Professor Hein Van Poppel warns of risks of ‘opportunistic’ screening for prostate cancer

There is an urgent need to differentiate between “organised” screening and “unorganised” or “opportunistic” screening when advocating for early detection programmes for prostate cancer, Hein Van Poppel told delegates to the Europa Uomo General Assembly and Masterclass.

Professor Van Poppel, Chair of the European Association of Urology Policy Office and a long-time campaigner for prostate screening programmes, explained the importance of programmes being organised and based on men’s risk level. Only men of a given age and risk category should be invited for screening – and by an organisation or institution. This will reduce the risk of identifying harmless prostate cancers and subsequent overtreatment.

“Do not make healthy men patients,” he said. “Men should be invited for a PSA test by an organisation, which then tells them to come back in two years, or five years, or go to see a urologist.”

“It’s very important that this is not impacting on the health care system, that it does not overwork general practitioners or urologists,” said Professor Van Poppel.  “We must avoid overdiagnosis and overtreatment. We need to decrease the number of unnecessary examinations.”

He pointed out that opportunistic screening is all too common today – which is why the pan-European PRAISE-U project investigating effective means of organised screening is so important.

“In Denmark and Poland opportunistic screening is very heavy,” he said. “In low-income countries like Kosovo, a man when he is 50 can have every year a test reimbursed by the state.
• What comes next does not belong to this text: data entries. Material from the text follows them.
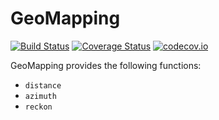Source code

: # GeoMapping

[![Build Status](https://travis-ci.org/Alexander-Barth/GeoMapping.jl.svg?branch=master)](https://travis-ci.org/Alexander-Barth/GeoMapping.jl)
[![Coverage Status](https://coveralls.io/repos/Alexander-Barth/GeoMapping.jl/badge.svg?branch=master&service=github)](https://coveralls.io/github/Alexander-Barth/GeoMapping.jl?branch=master)
[![codecov.io](http://codecov.io/github/Alexander-Barth/GeoMapping.jl/coverage.svg?branch=master)](http://codecov.io/github/Alexander-Barth/GeoMapping.jl?branch=master)

GeoMapping provides the following functions:
* `distance`
* `azimuth`
* `reckon`
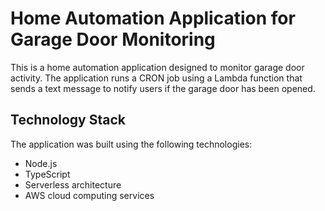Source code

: # Home Automation Application for Garage Door Monitoring

This is a home automation application designed to monitor garage door activity. The application runs a CRON job using a Lambda function that sends a text message to notify users if the garage door has been opened. 

## Technology Stack

The application was built using the following technologies:

- Node.js
- TypeScript
- Serverless architecture
- AWS cloud computing services

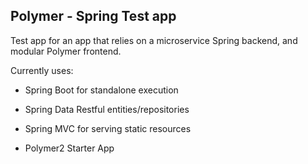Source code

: ## Polymer - Spring Test app

Test app for an app that relies on a microservice Spring backend, and modular Polymer frontend.

Currently uses:
- Spring Boot for standalone execution
- Spring Data Restful entities/repositories
- Spring MVC for serving static resources

- Polymer2 Starter App

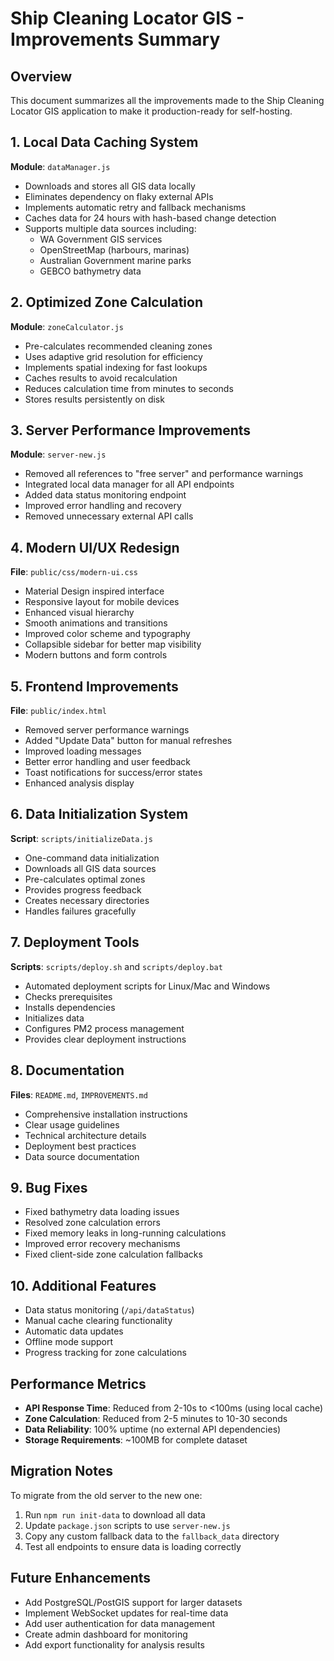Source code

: # Ship Cleaning Locator GIS - Improvements Summary

## Overview
This document summarizes all the improvements made to the Ship Cleaning Locator GIS application to make it production-ready for self-hosting.

## 1. Local Data Caching System
**Module**: `dataManager.js`
- Downloads and stores all GIS data locally
- Eliminates dependency on flaky external APIs
- Implements automatic retry and fallback mechanisms
- Caches data for 24 hours with hash-based change detection
- Supports multiple data sources including:
  - WA Government GIS services
  - OpenStreetMap (harbours, marinas)
  - Australian Government marine parks
  - GEBCO bathymetry data

## 2. Optimized Zone Calculation
**Module**: `zoneCalculator.js`
- Pre-calculates recommended cleaning zones
- Uses adaptive grid resolution for efficiency
- Implements spatial indexing for fast lookups
- Caches results to avoid recalculation
- Reduces calculation time from minutes to seconds
- Stores results persistently on disk

## 3. Server Performance Improvements
**Module**: `server-new.js`
- Removed all references to "free server" and performance warnings
- Integrated local data manager for all API endpoints
- Added data status monitoring endpoint
- Improved error handling and recovery
- Removed unnecessary external API calls

## 4. Modern UI/UX Redesign
**File**: `public/css/modern-ui.css`
- Material Design inspired interface
- Responsive layout for mobile devices
- Enhanced visual hierarchy
- Smooth animations and transitions
- Improved color scheme and typography
- Collapsible sidebar for better map visibility
- Modern buttons and form controls

## 5. Frontend Improvements
**File**: `public/index.html`
- Removed server performance warnings
- Added "Update Data" button for manual refreshes
- Improved loading messages
- Better error handling and user feedback
- Toast notifications for success/error states
- Enhanced analysis display

## 6. Data Initialization System
**Script**: `scripts/initializeData.js`
- One-command data initialization
- Downloads all GIS data sources
- Pre-calculates optimal zones
- Provides progress feedback
- Creates necessary directories
- Handles failures gracefully

## 7. Deployment Tools
**Scripts**: `scripts/deploy.sh` and `scripts/deploy.bat`
- Automated deployment scripts for Linux/Mac and Windows
- Checks prerequisites
- Installs dependencies
- Initializes data
- Configures PM2 process management
- Provides clear deployment instructions

## 8. Documentation
**Files**: `README.md`, `IMPROVEMENTS.md`
- Comprehensive installation instructions
- Clear usage guidelines
- Technical architecture details
- Deployment best practices
- Data source documentation

## 9. Bug Fixes
- Fixed bathymetry data loading issues
- Resolved zone calculation errors
- Fixed memory leaks in long-running calculations
- Improved error recovery mechanisms
- Fixed client-side zone calculation fallbacks

## 10. Additional Features
- Data status monitoring (`/api/dataStatus`)
- Manual cache clearing functionality
- Automatic data updates
- Offline mode support
- Progress tracking for zone calculations

## Performance Metrics
- **API Response Time**: Reduced from 2-10s to <100ms (using local cache)
- **Zone Calculation**: Reduced from 2-5 minutes to 10-30 seconds
- **Data Reliability**: 100% uptime (no external API dependencies)
- **Storage Requirements**: ~100MB for complete dataset

## Migration Notes
To migrate from the old server to the new one:
1. Run `npm run init-data` to download all data
2. Update `package.json` scripts to use `server-new.js`
3. Copy any custom fallback data to the `fallback_data` directory
4. Test all endpoints to ensure data is loading correctly

## Future Enhancements
- Add PostgreSQL/PostGIS support for larger datasets
- Implement WebSocket updates for real-time data
- Add user authentication for data management
- Create admin dashboard for monitoring
- Add export functionality for analysis results 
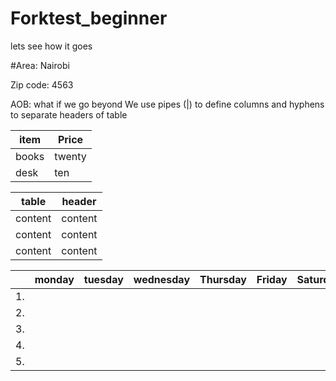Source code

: # Forktest_beginner
lets see how it goes

#Area: Nairobi

Zip code: 4563

AOB: what if we go beyond
We use pipes (|) to define columns and hyphens to separate headers of table


|item|Price|
|-----|------|
|books|twenty|
|desk|ten|

|table|header|
|------|-----|
|content|content|
|content|content|
|content|content|

||monday|tuesday|wednesday|Thursday|Friday|Saturday|sunday|
|--|------|-------|--------|---------|------|--------|------|
|1.|      |       |        |         |      |        |      |
|2.|      |       |        |         |      |        |      |
|3.|      |       |        |         |      |        |      |
|4.|      |       |        |         |      |        |      |
|5.|      |       |        |         |      |        |      |
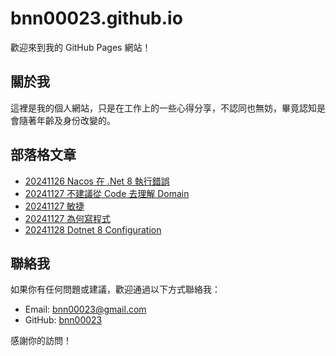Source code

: # bnn00023.github.io

歡迎來到我的 GitHub Pages 網站！

## 關於我
這裡是我的個人網站，只是在工作上的一些心得分享，不認同也無妨，畢竟認知是會隨著年齡及身份改變的。

## 部落格文章
- [20241126 Nacos 在 .Net 8 執行錯誤](20241126Nacos在.Net8執行錯誤.md)
- [20241127 不建議從 Code 去理解 Domain](20241127不建議從Code去理解Domain.md)
- [20241127 敏捷](20241127敏捷.md)
- [20241127 為何寫程式](20241127為何寫程式.md)
- [20241128 Dotnet 8 Configuration](20241128Dotnet8Configuration.md)

## 聯絡我
如果你有任何問題或建議，歡迎通過以下方式聯絡我：
- Email: [bnn00023@gmail.com](bnn00023@gmail.com)
- GitHub: [bnn00023](https://github.com/bnn00023)

感謝你的訪問！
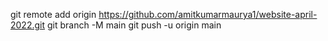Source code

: git remote add origin https://github.com/amitkumarmaurya1/website-april-2022.git
git branch -M main
git push -u origin main
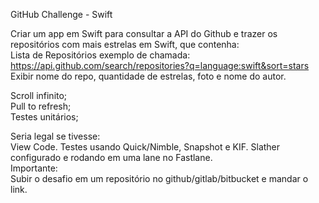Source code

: GitHub Challenge - Swift

Criar um app em Swift para consultar a API do Github e trazer os repositórios com mais estrelas em Swift, que contenha:  
  Lista de Repositórios exemplo de chamada:  
     https://api.github.com/search/repositories?q=language:swift&sort=stars  
Exibir nome do repo, quantidade de estrelas, foto e nome do autor.  

Scroll infinito;  
Pull to refresh;  
Testes unitários;  
  
Seria legal se tivesse:  
View Code. 
Testes usando Quick/Nimble, Snapshot e KIF. 
Slather configurado e rodando em uma lane no Fastlane.  
Importante:  
Subir o desafio em um repositório no github/gitlab/bitbucket e mandar o link.
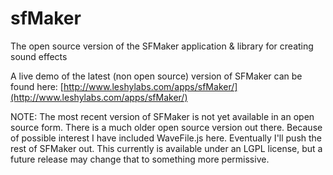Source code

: sfMaker
=======

The open source version of the SFMaker application &amp; library for creating sound effects

A live demo of the latest (non open source) version of SFMaker can be found here:
   [http://www.leshylabs.com/apps/sfMaker/](http://www.leshylabs.com/apps/sfMaker/)

NOTE: The most recent version of SFMaker is not yet available in an
open source form.  There is a much older open source version out
there.  Because of possible interest I have included WaveFile.js here.
Eventually I'll push the rest of SFMaker out.  This currently is
available under an LGPL license, but a future release may change that
to something more permissive.
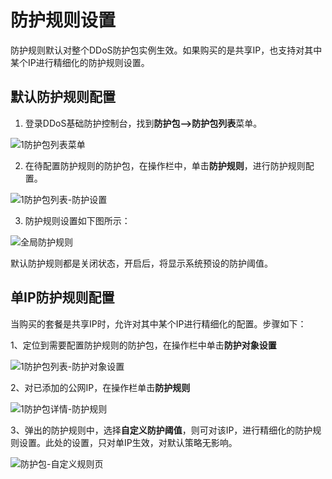# 防护规则设置

防护规则默认对整个DDoS防护包实例生效。如果购买的是共享IP，也支持对其中某个IP进行精细化的防护规则设置。

## 默认防护规则配置
1. 登录DDoS基础防护控制台，找到**防护包-->防护包列表**菜单。

![1防护包列表菜单](https://github.com/jdcloudcom/cn/blob/Anti-DDoS/image/Anti-DDoS-Protection-Package/防护包列表菜单.png)

2. 在待配置防护规则的防护包，在操作栏中，单击**防护规则**，进行防护规则配置。

![1防护包列表-防护设置](https://github.com/jdcloudcom/cn/blob/Anti-DDoS/image/Anti-DDoS-Protection-Package/防护包列表-防护设置.jpg)

3. 防护规则设置如下图所示：

![全局防护规则](https://github.com/jdcloudcom/cn/blob/Anti-DDoS/image/Anti-DDoS-Protection-Package/全局防护规则.png)

   默认防护规则都是关闭状态，开启后，将显示系统预设的防护阈值。

## 单IP防护规则配置

当购买的套餐是共享IP时，允许对其中某个IP进行精细化的配置。步骤如下：

1、定位到需要配置防护规则的防护包，在操作栏中单击**防护对象设置**

![1防护包列表-防护对象设置](https://github.com/jdcloudcom/cn/blob/Anti-DDoS/image/Anti-DDoS-Protection-Package/防护包列表-防护对象设置.jpg)

2、对已添加的公网IP，在操作栏单击**防护规则**

![1防护包详情-防护规则](https://github.com/jdcloudcom/cn/blob/Anti-DDoS/image/Anti-DDoS-Protection-Package/防护包详情-防护规则.png)

3、弹出的防护规则中，选择**自定义防护阈值**，则可对该IP，进行精细化的防护规则设置。此处的设置，只对单IP生效，对默认策略无影响。

![防护包-自定义规则页](https://github.com/jdcloudcom/cn/blob/Anti-DDoS/image/Anti-DDoS-Protection-Package/防护包-自定义规则页.jpg)





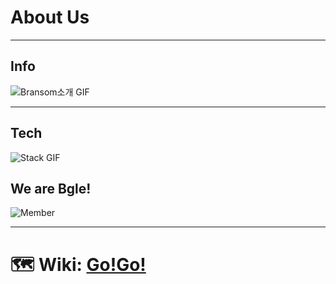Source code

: # About Us

***
## Info
![Bransom소개 GIF]()
***

## Tech
![Stack GIF]()

## We are Bgle!
![Member]()
***

# :world_map: Wiki: [Go!Go!](https://github.com/codestates/Bransom-client/wiki)
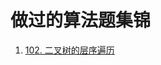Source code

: # 做过的算法题集锦

1. [102. 二叉树的层序遍历](https://leetcode-cn.com/problems/binary-tree-level-order-traversal/submissions/)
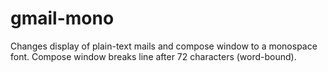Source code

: # gmail-mono

Changes display of plain-text mails and compose window to a monospace font. Compose window breaks line after 72 characters (word-bound).
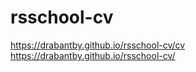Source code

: # rsschool-cv
https://drabantby.github.io/rsschool-cv/cv<br>
https://drabantby.github.io/rsschool-cv/

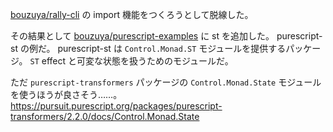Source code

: [bouzuya/rally-cli][] の import 機能をつくろうとして脱線した。

その結果として [bouzuya/purescript-examples][] に st を追加した。 purescript-st の例だ。 purescript-st は `Control.Monad.ST` モジュールを提供するパッケージ。 `ST` effect と可変な状態を扱うためのモジュールだ。

ただ `purescript-transformers` パッケージの `Control.Monad.State` モジュールを使うほうが良さそう……。 https://pursuit.purescript.org/packages/purescript-transformers/2.2.0/docs/Control.Monad.State

[bouzuya/rally-cli]: https://github.com/bouzuya/rally-cli
[bouzuya/purescript-examples]: https://github.com/bouzuya/purescript-examples
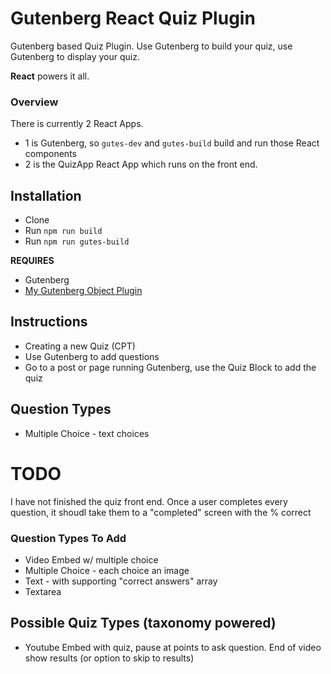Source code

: # Gutenberg React Quiz Plugin
Gutenberg based Quiz Plugin. Use Gutenberg to build your quiz, use Gutenberg to display your quiz.
  
__React__ powers it all.

### Overview
There is currently 2 React Apps. 
- 1 is Gutenberg, so `gutes-dev` and `gutes-build` build and run those React components
- 2 is the QuizApp React App which runs on the front end.

## Installation
* Clone
* Run `npm run build`
* Run `npm run gutes-build` 

__REQUIRES__
- Gutenberg
- [My Gutenberg Object Plugin](https://github.com/royboy789/gutenberg-object-plugin/)

## Instructions
* Creating a new Quiz (CPT)
* Use Gutenberg to add questions 
* Go to a post or page running Gutenberg, use the Quiz Block to add the quiz

## Question Types
- Multiple Choice - text choices

# TODO
I have not finished the quiz front end. Once a user completes every question, it shoudl take them to a "completed" screen with the % correct

### Question Types To Add
- Video Embed w/ multiple choice
- Multiple Choice - each choice an image
- Text - with supporting "correct answers" array
- Textarea

## Possible Quiz Types (taxonomy powered)
- Youtube Embed with quiz, pause at points to ask question. End of video show results (or option to skip to results)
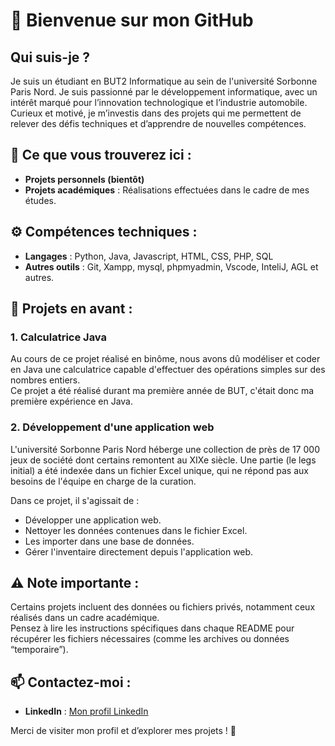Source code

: # 👋 Bienvenue sur mon GitHub  

## Qui suis-je ?  
Je suis un étudiant en BUT2 Informatique au sein de l'université Sorbonne Paris Nord. Je suis passionné par le développement informatique, avec un intérêt marqué pour l’innovation technologique et l’industrie automobile. Curieux et motivé, je m’investis dans des projets qui me permettent de relever des défis techniques et d’apprendre de nouvelles compétences.  

## 🌟 Ce que vous trouverez ici :  
- **Projets personnels (bientôt)**
- **Projets académiques** : Réalisations effectuées dans le cadre de mes études.  

## ⚙️ Compétences techniques :  
- **Langages** : Python, Java, Javascript, HTML, CSS, PHP, SQL  
- **Autres outils** : Git, Xampp, mysql, phpmyadmin, Vscode, InteliJ, AGL et autres.

## 🚀 Projets en avant :  
### 1. **Calculatrice Java**  
Au cours de ce projet réalisé en binôme, nous avons dû modéliser et coder en Java une calculatrice capable d'effectuer des opérations simples sur des nombres entiers.  
Ce projet a été réalisé durant ma première année de BUT, c'était donc ma première expérience en Java.  

### 2. **Développement d'une application web**  
L'université Sorbonne Paris Nord héberge une collection de près de 17 000 jeux de société dont certains remontent au XIXe siècle. Une partie (le legs initial) a été indexée dans un fichier Excel unique, qui ne répond pas aux besoins de l'équipe en charge de la curation.  

Dans ce projet, il s'agissait de :  
- Développer une application web.  
- Nettoyer les données contenues dans le fichier Excel.  
- Les importer dans une base de données.  
- Gérer l'inventaire directement depuis l'application web.  

## ⚠️ Note importante :  
Certains projets incluent des données ou fichiers privés, notamment ceux réalisés dans un cadre académique.  
Pensez à lire les instructions spécifiques dans chaque README pour récupérer les fichiers nécessaires (comme les archives ou données “temporaire”).  

## 📫 Contactez-moi :  
- **LinkedIn** : [Mon profil LinkedIn](https://www.linkedin.com/in/jules-richardot-147957298/?originalSubdomain=fr)  

Merci de visiter mon profil et d’explorer mes projets ! 🚀

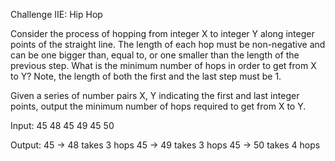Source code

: Challenge IIE: Hip Hop

Consider the process of hopping from integer X to integer Y along integer points of the straight line. The length of each hop must be non-negative and can be one bigger than, equal to, or one smaller than the length of the previous step.  What is the minimum number of hops in order to get from X to Y? Note, the length of both the first and the last step must be 1.

Given a series of number pairs X, Y indicating the first and last integer points, output the minimum number of hops required to get from X to Y.

Input:
45 48
45 49
45 50

Output:
45 -> 48 takes 3 hops
45 -> 49 takes 3 hops
45 -> 50 takes 4 hops
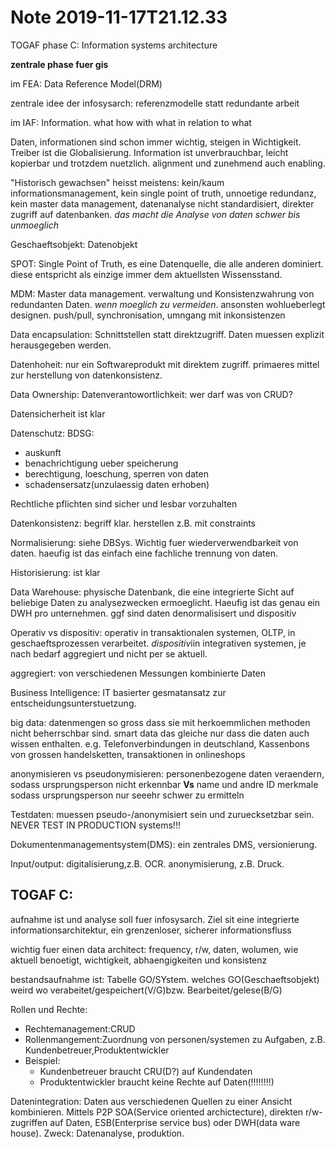Note 2019-11-17T21.12.33
========================

TOGAF phase C: Information systems architecture

**zentrale phase fuer gis**

im FEA: Data Reference Model(DRM)


zentrale idee der infosysarch: referenzmodelle statt redundante arbeit

im IAF: Information. what how with what in relation to what

Daten, informationen sind schon immer wichtig, steigen in Wichtigkeit. Treiber ist die Globalisierung. Information ist unverbrauchbar, leicht kopierbar und trotzdem nuetzlich. alignment und zunehmend auch enabling.

"Historisch gewachsen" heisst meistens: kein/kaum informationsmanagement, kein single point of truth, unnoetige redundanz, kein master data management, datenanalyse nicht standardisiert, direkter zugriff auf datenbanken. *das macht die Analyse von daten schwer bis unmoeglich*

Geschaeftsobjekt: Datenobjekt


SPOT: Single Point of Truth, es eine Datenquelle, die alle anderen dominiert. diese entspricht als einzige immer dem aktuellsten Wissensstand.

MDM: Master data management. verwaltung und Konsistenzwahrung von redundanten Daten. *wenn moeglich zu vermeiden*. ansonsten wohlueberlegt designen. push/pull, synchronisation, umngang mit inkonsistenzen

Data encapsulation: Schnittstellen statt direktzugriff. Daten muessen explizit herausgegeben werden.

Datenhoheit: nur ein Softwareprodukt mit direktem zugriff. primaeres mittel zur herstellung von datenkonsistenz.

Data Ownership: Datenverantowortlichkeit: wer darf was von CRUD?

Datensicherheit ist klar

Datenschutz: BDSG:
* auskunft
* benachrichtigung ueber speicherung
* berechtigung, loeschung, sperren von daten
* schadensersatz(unzulaessig daten erhoben)

Rechtliche pflichten sind sicher und lesbar vorzuhalten

Datenkonsistenz: begriff klar. herstellen z.B. mit constraints

Normalisierung: siehe DBSys. Wichtig fuer wiederverwendbarkeit von daten. haeufig ist das einfach eine fachliche trennung von daten.

Historisierung: ist klar

Data Warehouse: physische Datenbank, die eine integrierte Sicht auf beliebige Daten zu analysezwecken ermoeglicht. Haeufig ist das genau ein DWH pro unternehmen. ggf sind daten denormalisisert und dispositiv

Operativ vs dispositiv: operativ in transaktionalen systemen, OLTP, in geschaeftsprozessen verarbeitet. *dispositiv*iin integrativen systemen, je nach bedarf aggregiert und nicht per se aktuell.

aggregiert: von verschiedenen Messungen kombinierte Daten

Business Intelligence: IT basierter gesmatansatz zur entscheidungsunterstuetzung. 

big data: datenmengen so gross dass sie mit herkoemmlichen methoden nicht beherrschbar sind. smart data das gleiche nur dass die daten auch wissen enthalten. e.g. Telefonverbindungen in deutschland, Kassenbons von grossen handelsketten, transaktionen in onlineshops

anonymisieren vs pseudonymisieren: personenbezogene daten veraendern, sodass ursprungsperson nicht erkennbar **Vs** name und andre ID merkmale sodass ursprungsperson nur seeehr schwer zu ermitteln

Testdaten: muessen pseudo-/anonymisiert sein und zuruecksetzbar sein. NEVER TEST IN PRODUCTION systems!!!

Dokumentenmanagementsystem(DMS): ein zentrales DMS, versionierung.

Input/output: digitalisierung,z.B. OCR. anonymisierung, z.B. Druck.



## TOGAF C:

aufnahme ist und analyse soll fuer infosysarch. Ziel sit eine integrierte informationsarchitektur, ein grenzenloser, sicherer informationsfluss

wichtig fuer einen data architect: frequency, r/w, daten, wolumen, wie aktuell benoetigt, wichtigkeit, abhaengigkeiten und konsistenz

bestandsaufnahme ist: Tabelle GO/SYstem. welches GO(Geschaeftsobjekt) weird wo verabeitet/gespeichert(V/G)bzw. Bearbeitet/gelese(B/G)

Rollen und Rechte:

* Rechtemanagement:CRUD
* Rollenmangement:Zuordnung von personen/systemen zu Aufgaben, z.B. Kundenbetreuer,Produktentwickler
* Beispiel:
	* Kundenbetreuer braucht CRU(D?) auf Kundendaten
	* Produktentwickler braucht keine Rechte auf Daten(!!!!!!!!)

Datenintegration: Daten aus verschiedenen Quellen zu einer Ansicht kombinieren.
 Mittels P2P SOA(Service oriented archictecture), direkten r/w-zugriffen auf Daten, ESB(Enterprise service bus) oder DWH(data ware house). Zweck: Datenanalyse, produktion.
That is opportunistic screening. And it doesn’t work. It has no effect on population prostate cancer mortality. On the other hand, it does not avoid overdiagnosis and overtreatment.”

In other presentations during the Europa Uomo Masterclass, advances in surgery, radiotherapy, radionucleotide therapy and targeted drugs were addressed by Finnish specialists Teemu Murtola, Timo Joensuu, Leila Vaalavirta and Tommi Kilpeläinen.